Smith went on to say he believes the new regulations will give the mayor some actual rules and guidelines that can now be used to punish those business owners who consistently ignore the mandates and prescribed public health guidelines.
"The business owners that are being irresponsible and allowing their businesses to do this, they can be reprimanded and I think that's the point of these measures taking on more of a legitimate role as far as what the guidelines are," he said.
Luckily for Session Bar, Wiggins said, the smaller nature and more intimate setting have worked out, relatively speaking, in the bar's favor. Session Bar has never depended on large crowds, even before the pandemic started, choosing instead to promote its environment as an attraction for patrons.
The bar on University Boulevard has 60 seats in the building, according to the owner, with a fire code occupancy of 85 people.
"We’ve always kept it smaller here," Wiggins said. "We run table service and we’ve pivoted our business model to do that to keep people from having to come to the bar and order and make sure we can maximize our space to pay our bills."
A common misconception explained by Wiggins that has come from the ongoing crisis is that many outside of the industry think business owners are flush with cash and able to stay afloat.
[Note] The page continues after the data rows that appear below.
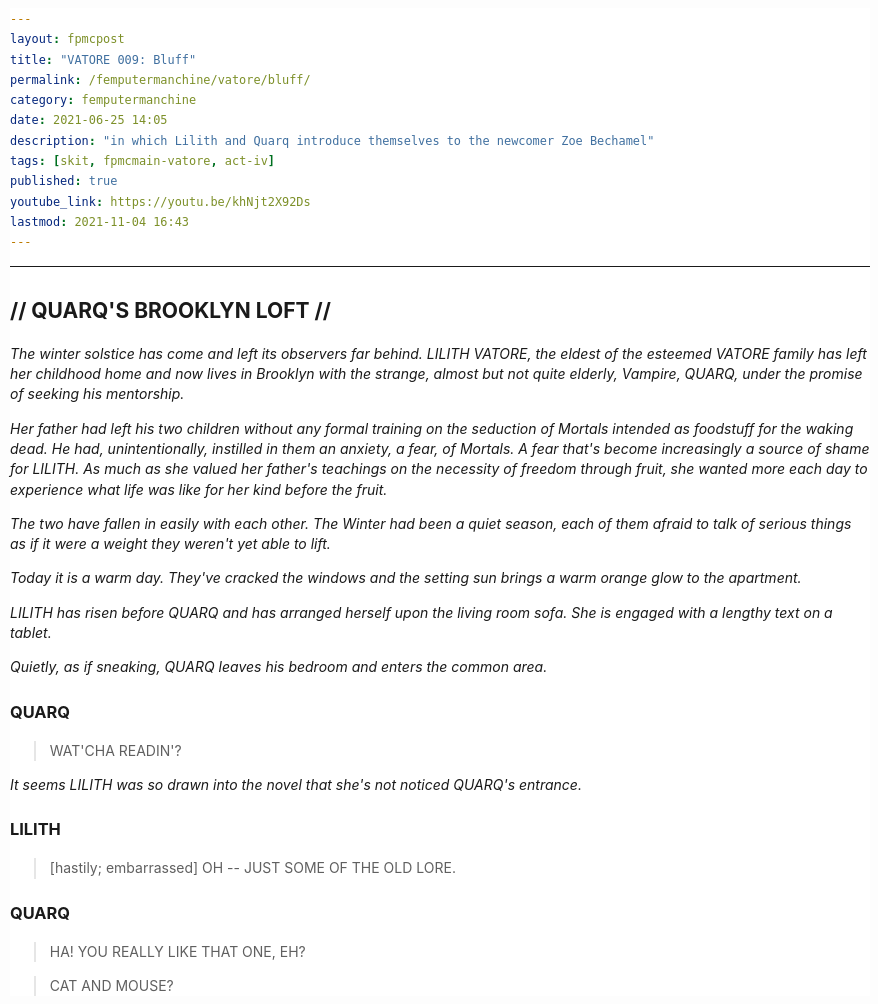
 ```yaml
---
layout: fpmcpost
title: "VATORE 009: Bluff"
permalink: /femputermanchine/vatore/bluff/
category: femputermanchine
date: 2021-06-25 14:05
description: "in which Lilith and Quarq introduce themselves to the newcomer Zoe Bechamel"
tags: [skit, fpmcmain-vatore, act-iv]
published: true
youtube_link: https://youtu.be/khNjt2X92Ds
lastmod: 2021-11-04 16:43
---
```

[//]: # ( 06/25/21  -added)
[//]: # ( 11/04/21  -title added)

*****

## // QUARQ'S BROOKLYN LOFT // ##

<i>The winter solstice has come and left its observers far behind. LILITH VATORE, the eldest of the esteemed VATORE family has left her childhood home and now lives in Brooklyn with the strange, almost but not quite elderly, Vampire, QUARQ, under the promise of seeking his mentorship.</i>

<i>Her father had left his two children without any formal training on the seduction of Mortals intended as foodstuff for the waking dead. He had, unintentionally, instilled in them an anxiety, a fear, of Mortals. A fear that's become increasingly a source of shame for LILITH. As much as she valued her father's teachings on the necessity of freedom through fruit, she wanted more each day to experience what life was like for her kind before the fruit.</i>

<i>The two have fallen in easily with each other. The Winter had been a quiet season, each of them afraid to talk of serious things as if it were a weight they weren't yet able to lift.</i>

<i>Today it is a warm day. They've cracked the windows and the setting sun brings a warm orange glow to the apartment.</i>

<i>LILITH has risen before QUARQ and has arranged herself upon the living room sofa. She is engaged with a lengthy text on a tablet.</i>

<i>Quietly, as if sneaking, QUARQ leaves his bedroom and enters the common area.</i>

### QUARQ ###

> WAT'CHA READIN'?

<i>It seems LILITH was so drawn into the novel that she's not noticed QUARQ's entrance.</i>

### LILITH ###

> [hastily; embarrassed] OH -- JUST SOME OF THE OLD LORE.

### QUARQ ###

> HA! YOU REALLY LIKE THAT ONE, EH?

> CAT AND MOUSE?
But while covering the myriad expenses with operations completely shut down at times, reality is far different from the outside perception and has far-reaching consequences.
"That’s just not true at all," he said. "We help pay for a lot of the philanthropic things the city wants to do and we do a lot of good for the community. So it's a double-sided coin. You shut the restaurants down, you shut the bars down, then you’re losing huge chunks worth of tax revenue to be able to fund things that help the community."
Looking toward an uncertain future for both his business and downtown Tuscaloosa, Wiggins expressed his hope that bar and restaurant owners will be cut in on forming policy as the situation evolves for the better or worse.
"I know there needs to be a change, as a business owner I would have liked for us to be involved and I think that’s what going on now with some people in the downtown area," Wiggins said. "For people to be involved to help the mayor make a decision, but my biggest fear is another shutdown. They need to know, people need to know, what another shutdown is going to do to every bar and restaurant in the city."